# My grandmother died.



## Martinelv (Aug 10, 2004)

My gradmother died at 9:30 last night.

I don't know why I'm even posting this. I have no anger, just an aching sadness that I've carried with me since all this psychic crap started.

No religious stuff please. Even now. Just keep me, and my family, in your thoughts. I won't be around for a while.

Take care everyone.

Martin.x


----------



## Revelation_old (Aug 9, 2004)

Sorry to hear this Martin...


----------



## sebastian (Aug 11, 2004)

I'm sorry too, Martin. The only thing worse than losing a loved one is losing a loved one while your mind is not at peace so you don't feel you can appropriately experience the loss.

My condolences are with you.

s.


----------



## Rozanne (Feb 24, 2006)

All the best Martin.


----------



## Dreamer (Aug 9, 2004)

Condolences.
Take Care of yourself.
D


----------



## rainboteers (Apr 5, 2005)

well said sebastian.... and Martin Im sorry to hear this.


----------



## enngirl5 (Aug 10, 2004)

I'm really close to my grandparents, lived with them for a while when I was little, so I'm really sorry to hear this. My thoughts are with you and your family. Take Care.


----------



## Milan (May 29, 2005)

Sorry to hear....


----------



## Guest (May 31, 2006)

You are in my thoughts.


----------



## terri* (Aug 17, 2004)

Thinking of you and your family.

terri.x


----------



## Martinelv (Aug 10, 2004)

Thank you everyone.

Would you believe it if I said that, on the drive home from the Registrar and the Undertakers, we followed a car with the number plate: 'PSY6IC'. Dear me.

They say things happen in threes. Two weeks ago my Grandmothers dog died, now my Grandmother. Who next?

My bones ache. I am so tired. I am utterly spent.


----------



## widescreened (Jun 22, 2005)

Sorry to hear about your Gran.Hope you get thru this time ok,but try not to look into things as signs or omens,its not good for you.


----------



## Epiphany (Apr 28, 2006)

Sad to hear about your grandmother Martin.
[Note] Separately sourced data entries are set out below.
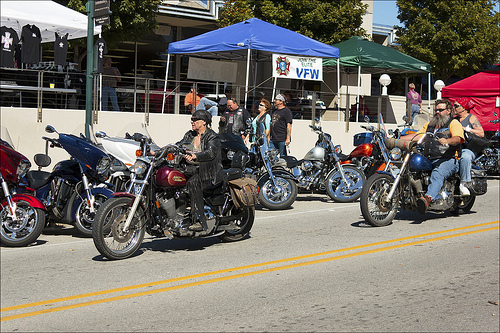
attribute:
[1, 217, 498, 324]
lines — yellow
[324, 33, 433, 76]
canopy — green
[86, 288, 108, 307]
lines — yellow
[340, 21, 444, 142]
tent — green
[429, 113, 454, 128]
beard — long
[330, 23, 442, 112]
canopy — green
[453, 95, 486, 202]
woman — red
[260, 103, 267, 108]
shades — black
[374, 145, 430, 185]
ground — blue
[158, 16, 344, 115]
canopy — blue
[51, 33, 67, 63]
shirt — black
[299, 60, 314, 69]
word — blue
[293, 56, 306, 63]
word — blue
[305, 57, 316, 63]
word — blue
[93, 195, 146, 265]
wheel — front wheel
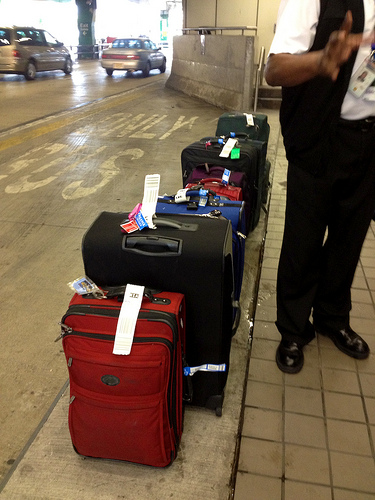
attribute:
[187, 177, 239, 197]
luggage — red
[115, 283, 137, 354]
tag — white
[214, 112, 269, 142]
bag — dark green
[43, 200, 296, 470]
luggage — red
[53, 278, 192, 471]
luggage — red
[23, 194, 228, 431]
bag — red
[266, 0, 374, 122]
shirt — white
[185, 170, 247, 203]
luggage — red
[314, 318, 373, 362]
shoe — black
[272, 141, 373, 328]
pants — black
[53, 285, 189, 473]
suitcase — red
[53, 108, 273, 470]
luggage — red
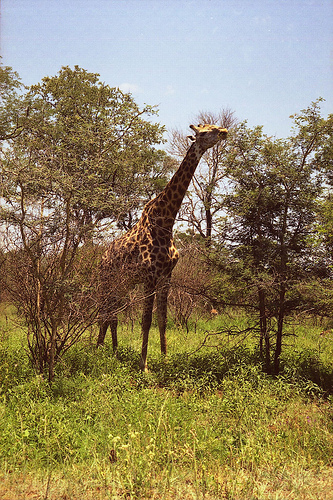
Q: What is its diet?
A: Vegetarian.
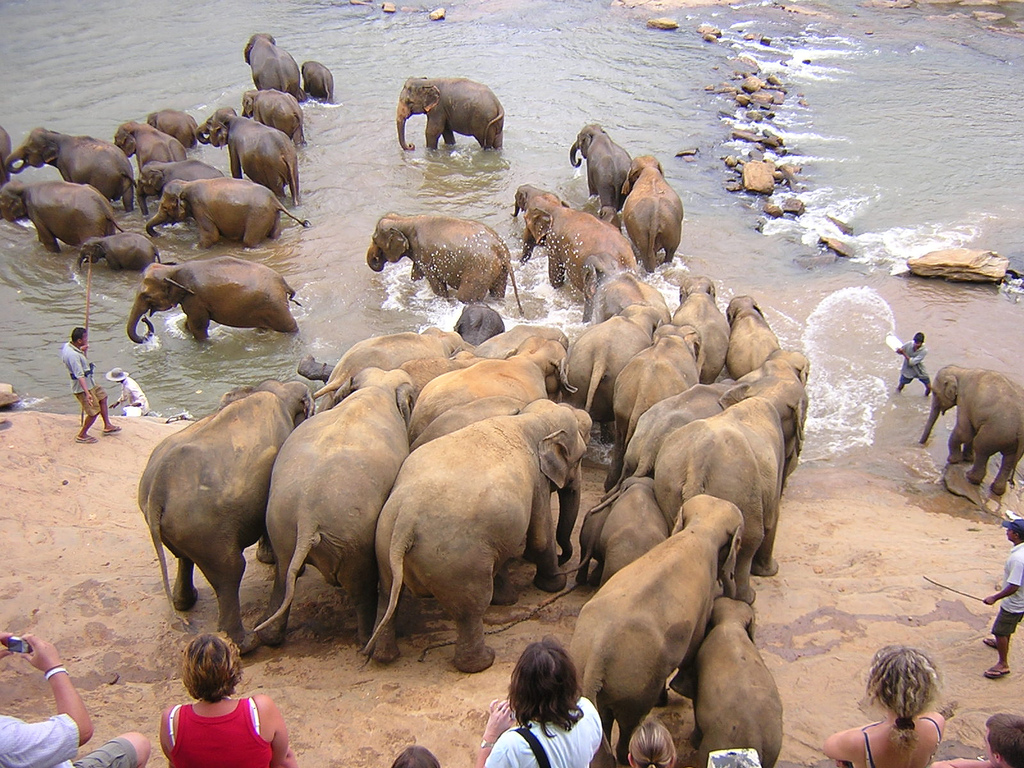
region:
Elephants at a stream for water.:
[7, 20, 1007, 736]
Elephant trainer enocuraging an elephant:
[879, 331, 941, 399]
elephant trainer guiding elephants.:
[943, 516, 1021, 685]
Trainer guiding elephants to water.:
[62, 320, 120, 447]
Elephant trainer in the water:
[105, 360, 153, 408]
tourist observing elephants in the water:
[153, 632, 300, 766]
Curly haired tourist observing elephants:
[822, 644, 958, 766]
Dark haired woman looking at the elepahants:
[482, 641, 604, 765]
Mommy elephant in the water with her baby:
[235, 32, 340, 103]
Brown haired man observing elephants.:
[964, 714, 1021, 766]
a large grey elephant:
[8, 165, 126, 242]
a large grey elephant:
[112, 112, 174, 177]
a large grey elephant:
[198, 101, 297, 204]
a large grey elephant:
[254, 77, 312, 150]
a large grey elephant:
[393, 67, 510, 148]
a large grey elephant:
[559, 118, 632, 198]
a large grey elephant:
[162, 359, 300, 571]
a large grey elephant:
[334, 294, 455, 400]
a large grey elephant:
[139, 367, 320, 633]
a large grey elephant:
[259, 360, 427, 667]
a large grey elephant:
[359, 406, 578, 685]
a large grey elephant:
[552, 500, 740, 741]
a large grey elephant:
[670, 382, 792, 597]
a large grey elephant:
[903, 352, 1020, 515]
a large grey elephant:
[426, 339, 586, 437]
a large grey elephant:
[362, 209, 530, 301]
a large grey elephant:
[390, 80, 509, 161]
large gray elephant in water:
[398, 63, 512, 177]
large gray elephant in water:
[356, 188, 509, 305]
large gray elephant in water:
[128, 252, 310, 341]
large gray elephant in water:
[211, 24, 329, 98]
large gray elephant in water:
[644, 346, 819, 493]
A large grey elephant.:
[364, 365, 583, 651]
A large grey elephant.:
[265, 345, 364, 634]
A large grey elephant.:
[138, 334, 294, 582]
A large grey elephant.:
[133, 248, 295, 359]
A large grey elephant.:
[166, 177, 284, 254]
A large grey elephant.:
[202, 98, 308, 213]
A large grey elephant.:
[234, 86, 317, 144]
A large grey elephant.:
[386, 55, 519, 167]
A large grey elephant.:
[561, 111, 635, 213]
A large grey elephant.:
[610, 153, 688, 277]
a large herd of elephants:
[5, 19, 1023, 763]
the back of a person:
[493, 617, 598, 763]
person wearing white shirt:
[490, 619, 609, 766]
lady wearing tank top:
[139, 607, 304, 766]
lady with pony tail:
[822, 614, 968, 766]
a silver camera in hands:
[0, 610, 67, 675]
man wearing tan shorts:
[57, 244, 127, 464]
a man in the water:
[881, 313, 946, 415]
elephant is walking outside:
[368, 150, 524, 388]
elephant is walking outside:
[90, 252, 261, 369]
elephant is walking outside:
[215, 164, 327, 291]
I regards to not seeing things as signs or omens, well, I saw numerous things that could class as "signs" on the way to my Mum's funeral so I can relate. I don't agree that it isn't good for you to see these things as signs...I think it actually helped me (despite raising a number of questions) but hey, everyone's different.
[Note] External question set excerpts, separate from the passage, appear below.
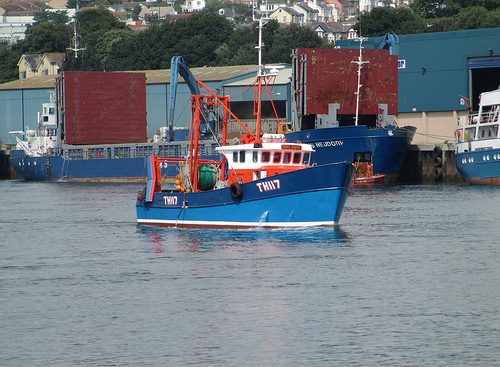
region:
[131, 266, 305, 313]
blue color in the river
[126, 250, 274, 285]
tiny ripples on the water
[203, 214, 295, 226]
white color on the bottom of the boar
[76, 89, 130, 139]
red color on the wall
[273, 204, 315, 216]
blue paint on the boat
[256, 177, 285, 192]
large white letters on the side of boat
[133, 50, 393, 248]
large boat in the water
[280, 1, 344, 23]
houses in the back ground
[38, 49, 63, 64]
sloped roof on building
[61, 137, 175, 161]
blue wall on the shore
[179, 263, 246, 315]
black spot on water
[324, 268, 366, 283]
black spot on water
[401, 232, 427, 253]
black spot on water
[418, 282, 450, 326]
black spot on water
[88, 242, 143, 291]
black spot on water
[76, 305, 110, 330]
black spot on water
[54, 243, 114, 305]
black spot on water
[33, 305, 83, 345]
black spot on water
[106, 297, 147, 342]
black spot on water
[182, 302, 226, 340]
black spot on water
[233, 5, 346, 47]
several white homes in the background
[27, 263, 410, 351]
large lake of water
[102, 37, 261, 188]
blue crain on a fishing boat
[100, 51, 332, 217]
orange equipment placed on a boat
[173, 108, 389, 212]
several windows on a fishing boat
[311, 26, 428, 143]
white equipment on a fishing boat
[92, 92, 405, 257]
the letter t on the side of a fishing boat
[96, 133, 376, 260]
the letter h on the side of a fishing boat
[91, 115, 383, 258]
the number 1 on the side of a blue boat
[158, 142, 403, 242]
the number 7 on the side of a blue boat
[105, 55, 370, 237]
boat on the water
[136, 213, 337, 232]
red and white stripes on the bottom of the boat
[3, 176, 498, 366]
calm body of water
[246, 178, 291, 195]
writing on the side of the boat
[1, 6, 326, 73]
dark green tree tops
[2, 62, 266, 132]
blue building with a brown roof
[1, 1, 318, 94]
tree tops visible over the roof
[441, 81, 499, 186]
blue and white boat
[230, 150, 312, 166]
row of small windows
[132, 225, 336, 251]
reflection in the water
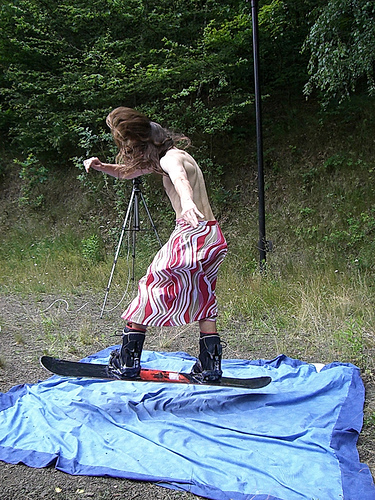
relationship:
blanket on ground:
[0, 342, 373, 498] [240, 81, 294, 134]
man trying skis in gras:
[84, 105, 227, 384] [0, 132, 375, 360]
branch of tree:
[192, 102, 234, 142] [5, 1, 264, 200]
Wether we are uncounsciously looking for "signs" during times like these or if they really are little messages, who knows, but sometimes things seem a little more than just coincidental.

Don't worry about things happening in three's Martin, that is total superstitious bollocks...truth is it does seem to happen that way because the superstition is out there and we start counting after the second "thing" happens and stop counting at the third.

Look after yourself Martin.


----------



## Martinelv (Aug 10, 2004)

Oh don't worry. I think that more than anyone on this board I believe that it is, as you say, superstitious bollocks.

We remember the hits and forget the misses, that's all there is to it.


----------



## Epiphany (Apr 28, 2006)

I know...I didn't think I was teaching you anything...just putting in my useless 50 cents worth.


----------